BEGIN

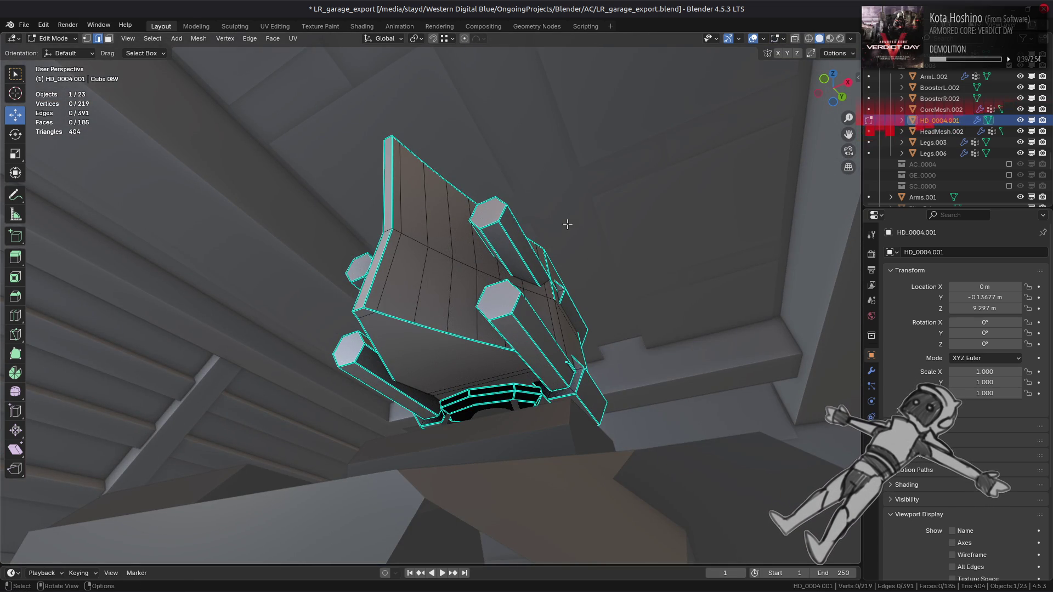
middle_click_drag(567, 225, 480, 428)
Step: Select the underside band with Ctrl+L and Sharp delimit unticked, then Clear Sharp on it
key("3")
left_click(421, 397)
middle_click_drag(421, 397, 430, 353)
key("ctrl+l")
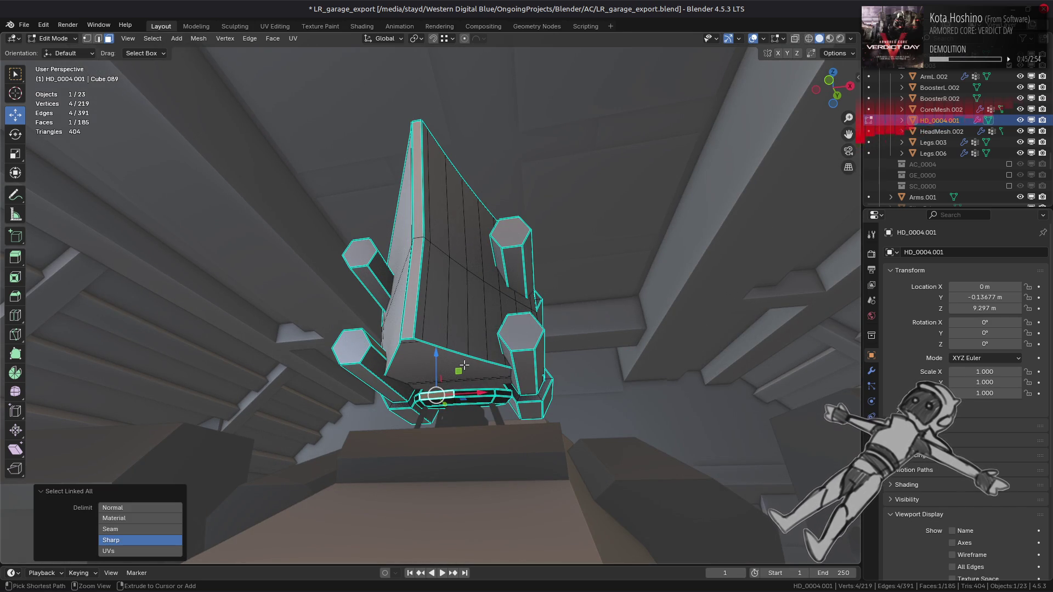
left_click(126, 540)
key("2")
key("ctrl+e")
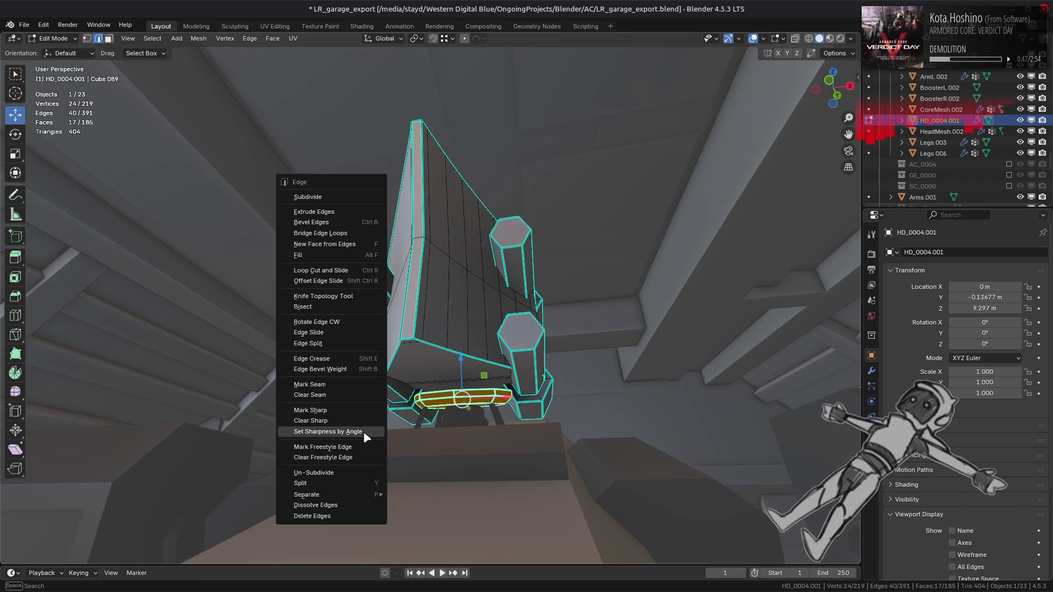
left_click(340, 421)
key("alt+a")
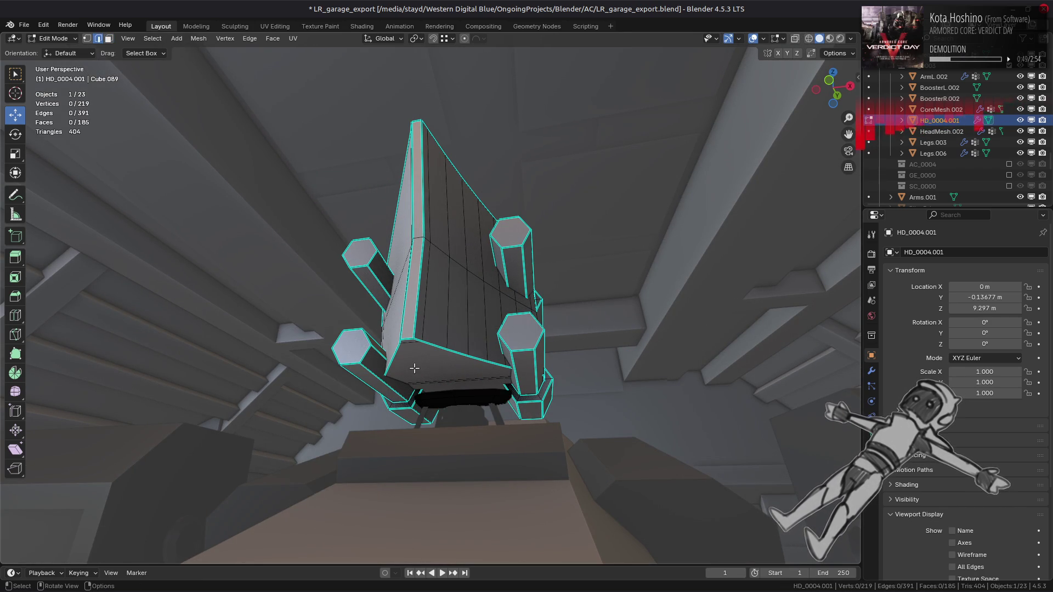
Step: Apply an edge operation to a ring of six edges, then return to Object Mode
middle_click_drag(466, 332, 360, 423)
key("Tab")
key("Tab")
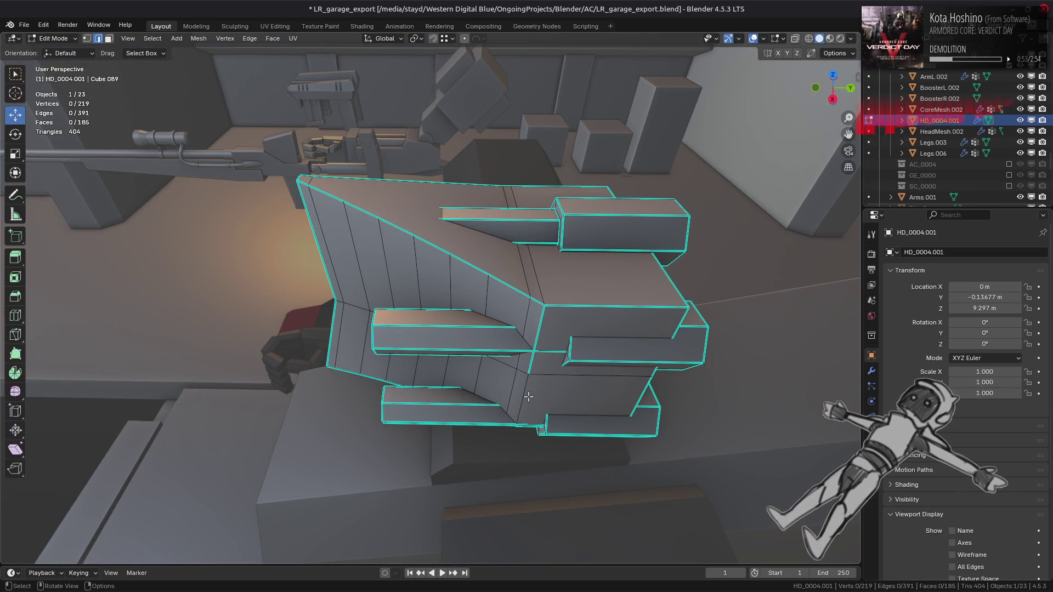
middle_click_drag(490, 395, 371, 371)
left_click(373, 372, "alt+shift")
right_click(488, 394)
left_click(482, 395)
mouse_move(483, 395)
middle_mouse_down()
mouse_move(393, 376)
mouse_move(346, 399)
mouse_move(329, 436)
mouse_move(397, 311)
middle_mouse_up()
key("Tab")
scroll(396, 309, "up", 5)
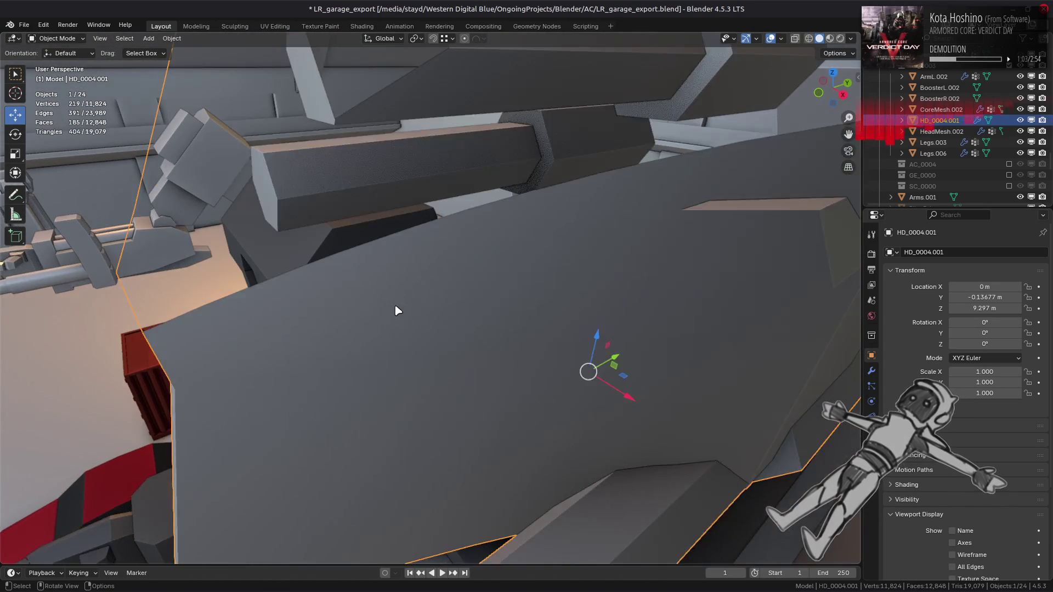
Step: Inspect the reworked HD_0004.001 head from the front and save LR_garage_export.blend with Ctrl+S
mouse_move(405, 315)
middle_mouse_down()
mouse_move(481, 355)
mouse_move(463, 406)
mouse_move(462, 390)
middle_mouse_up()
mouse_move(353, 352)
middle_mouse_down()
mouse_move(463, 305)
mouse_move(503, 305)
mouse_move(446, 310)
mouse_move(398, 278)
mouse_move(402, 291)
mouse_move(525, 309)
mouse_move(370, 327)
mouse_move(602, 316)
middle_mouse_up()
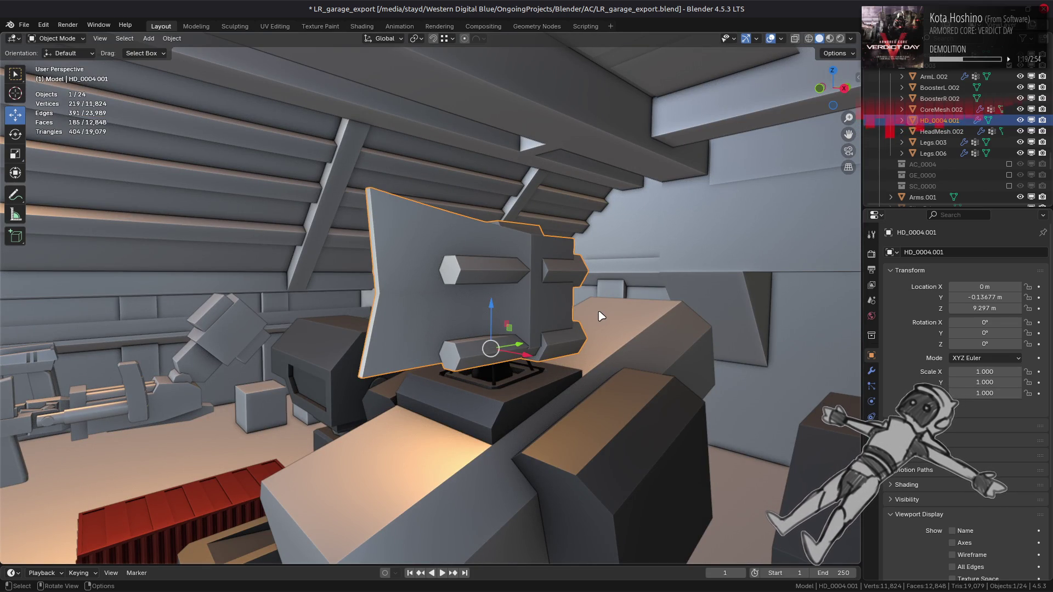
key("Tab")
middle_click_drag(491, 294, 558, 308)
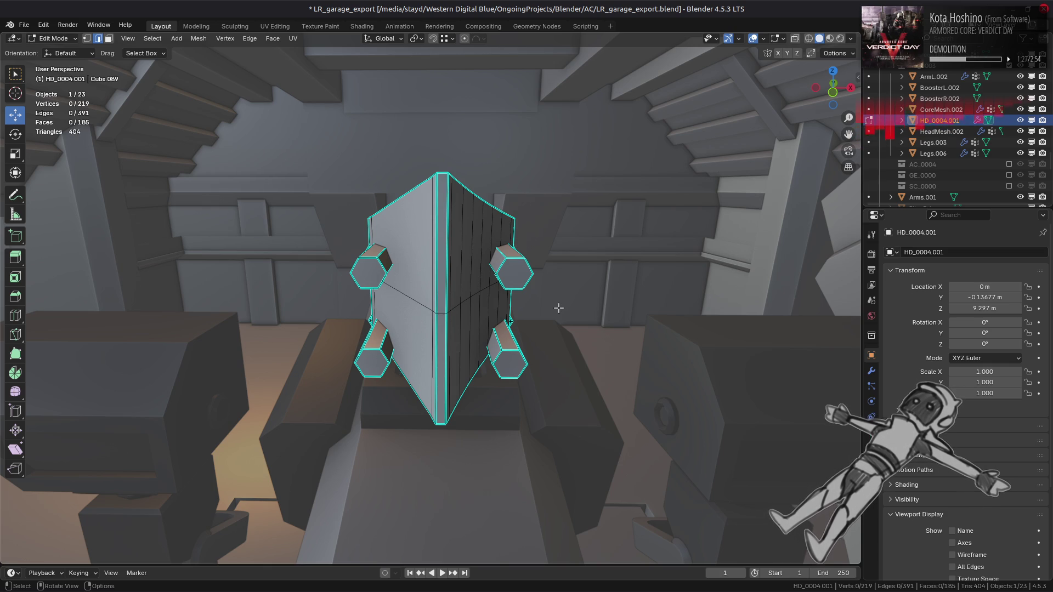
key("Tab")
middle_click_drag(558, 308, 506, 300)
key("ctrl+s")
key("alt+Tab")
key("alt+Tab")
key("alt+Tab")
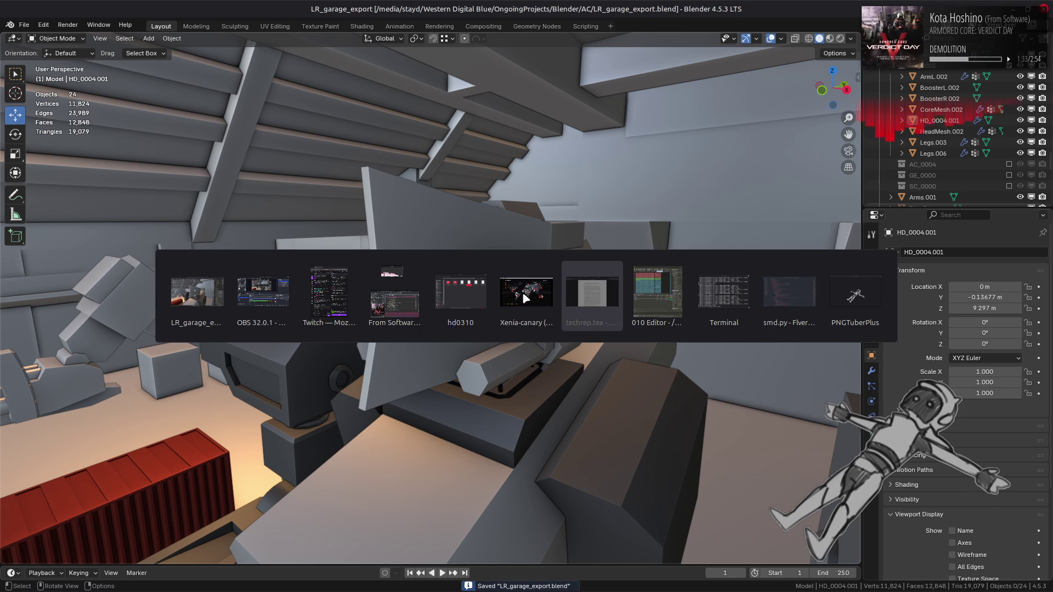
Step: Exit the Xenia emulator through File > Exit
left_click(502, 298)
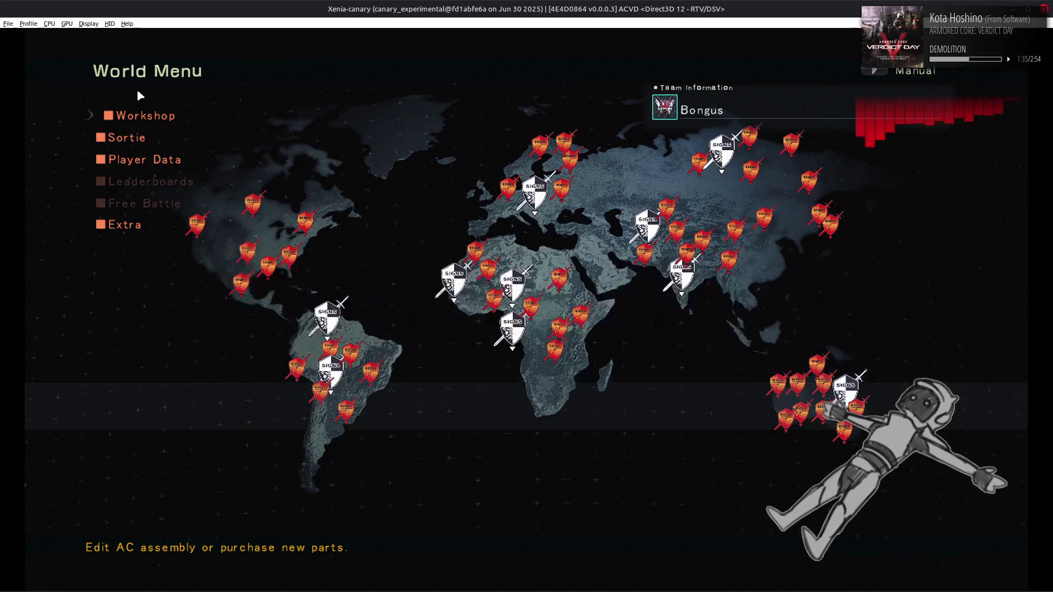
left_click(8, 24)
left_click(56, 97)
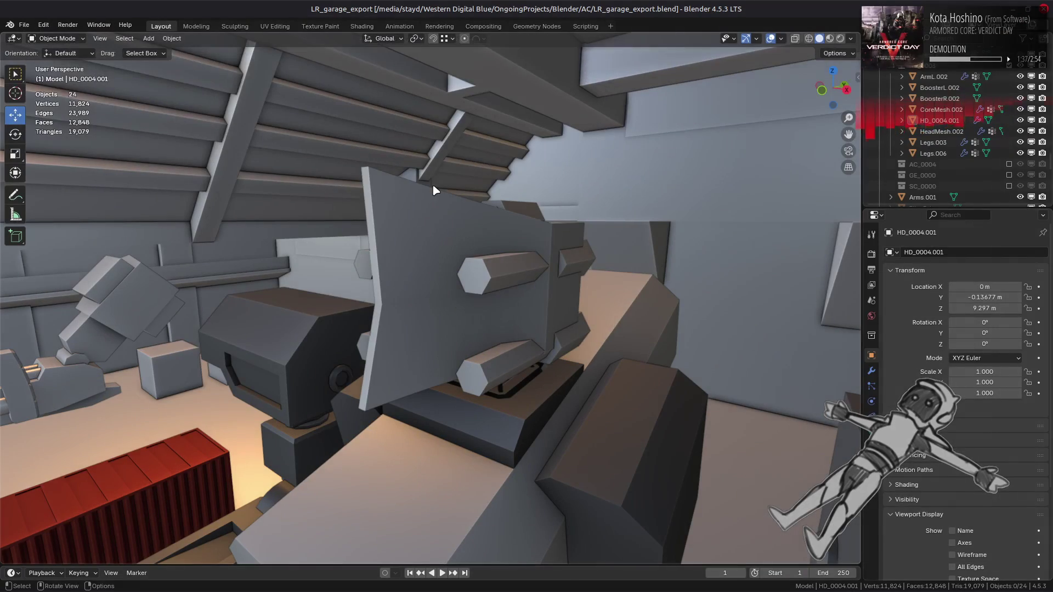
Step: In Firefox's MESHmachine docs tab, go via Plugs Introduction to the Boolean page
key("alt+Tab")
key("alt+Tab")
key("alt+Tab")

END

## WORK TO BE COMPLETED
Copy the data word for word. Pictures do not go in the copy.

## REPLY
middle_click_drag(567, 225, 480, 428)
Step: Select the underside band with Ctrl+L and Sharp delimit unticked, then Clear Sharp on it
key("3")
left_click(421, 397)
middle_click_drag(421, 397, 430, 353)
key("ctrl+l")
left_click(126, 540)
key("2")
key("ctrl+e")
left_click(340, 421)
key("alt+a")
Step: Apply an edge operation to a ring of six edges, then return to Object Mode
middle_click_drag(466, 332, 360, 423)
key("Tab")
key("Tab")
middle_click_drag(490, 395, 371, 371)
left_click(373, 372, "alt+shift")
right_click(488, 394)
left_click(482, 395)
mouse_move(483, 395)
middle_mouse_down()
mouse_move(393, 376)
mouse_move(346, 399)
mouse_move(329, 436)
mouse_move(397, 311)
middle_mouse_up()
key("Tab")
scroll(396, 309, "up", 5)
Step: Inspect the reworked HD_0004.001 head from the front and save LR_garage_export.blend with Ctrl+S
mouse_move(405, 315)
middle_mouse_down()
mouse_move(481, 355)
mouse_move(463, 406)
mouse_move(462, 390)
middle_mouse_up()
mouse_move(353, 352)
middle_mouse_down()
mouse_move(463, 305)
mouse_move(503, 305)
mouse_move(446, 310)
mouse_move(398, 278)
mouse_move(402, 291)
mouse_move(525, 309)
mouse_move(370, 327)
mouse_move(602, 316)
middle_mouse_up()
key("Tab")
middle_click_drag(491, 294, 558, 308)
key("Tab")
middle_click_drag(558, 308, 506, 300)
key("ctrl+s")
key("alt+Tab")
key("alt+Tab")
key("alt+Tab")
Step: Exit the Xenia emulator through File > Exit
left_click(502, 298)
left_click(8, 24)
left_click(56, 97)
Step: In Firefox's MESHmachine docs tab, go via Plugs Introduction to the Boolean page
key("alt+Tab")
key("alt+Tab")
key("alt+Tab")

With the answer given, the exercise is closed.